Die richtig guten Mitarbeitenden lieben es, Verantwortung übernehmen zu dürfen und Freiräume zu haben, denn diese bieten Gestaltungs- und Mitentwicklungsmöglichkeiten, was mit Innovationen zusammen auch ein zentrales Element der Unternehmensziele ist. Wichtig ist auch, dass immer auch Feedback erfolgt und ein Mitarbeiter sicher sind, dass sie die Verantwortung im korrekten Ausmass und erfolgreich zu übernehmen imstande sind. Zu stark eingeengte Mitarbeitende in Unternehmen in denen Regelwerke und Vorschriften wichtiger sind als Fortschritte und Innovationen verlieren die guten Mitarbeitenden nur allzu oft.

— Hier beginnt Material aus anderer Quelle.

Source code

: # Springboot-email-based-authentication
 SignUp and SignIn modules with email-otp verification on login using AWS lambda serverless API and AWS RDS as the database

7. Der Cultural Fit stimmt nicht

Besonders erfolgreiche Unternehmen haben attraktive und mitarbeiterfeundliche Unternehmenskulturen, die erfolgreiche Mitarbeiter anziehen, die erkennen lassen, für welche Werte sie einstehen, diese erlebbar machen und auch vorgelebt werden. Top-Mitarbeiter fühlen sich von hoch entwickelten Unternehmenskulturen besonders angezogen und schätzen Eigenverantwortung und Vertrauen, welche individuelle Entwicklungen und leistungsfähigen Mitarbeitern Perspektiven ermöglichen. Unternehmen und Mitarbeitende sind letztlich beide Persönlichkeiten, die kompatibel sein müssen. Harmonieren diese nicht und stimmen die Werte nicht überein, fühlen sich gute Mitarbeiter schnell fehl am Platz und verlassen diese Unternehmen.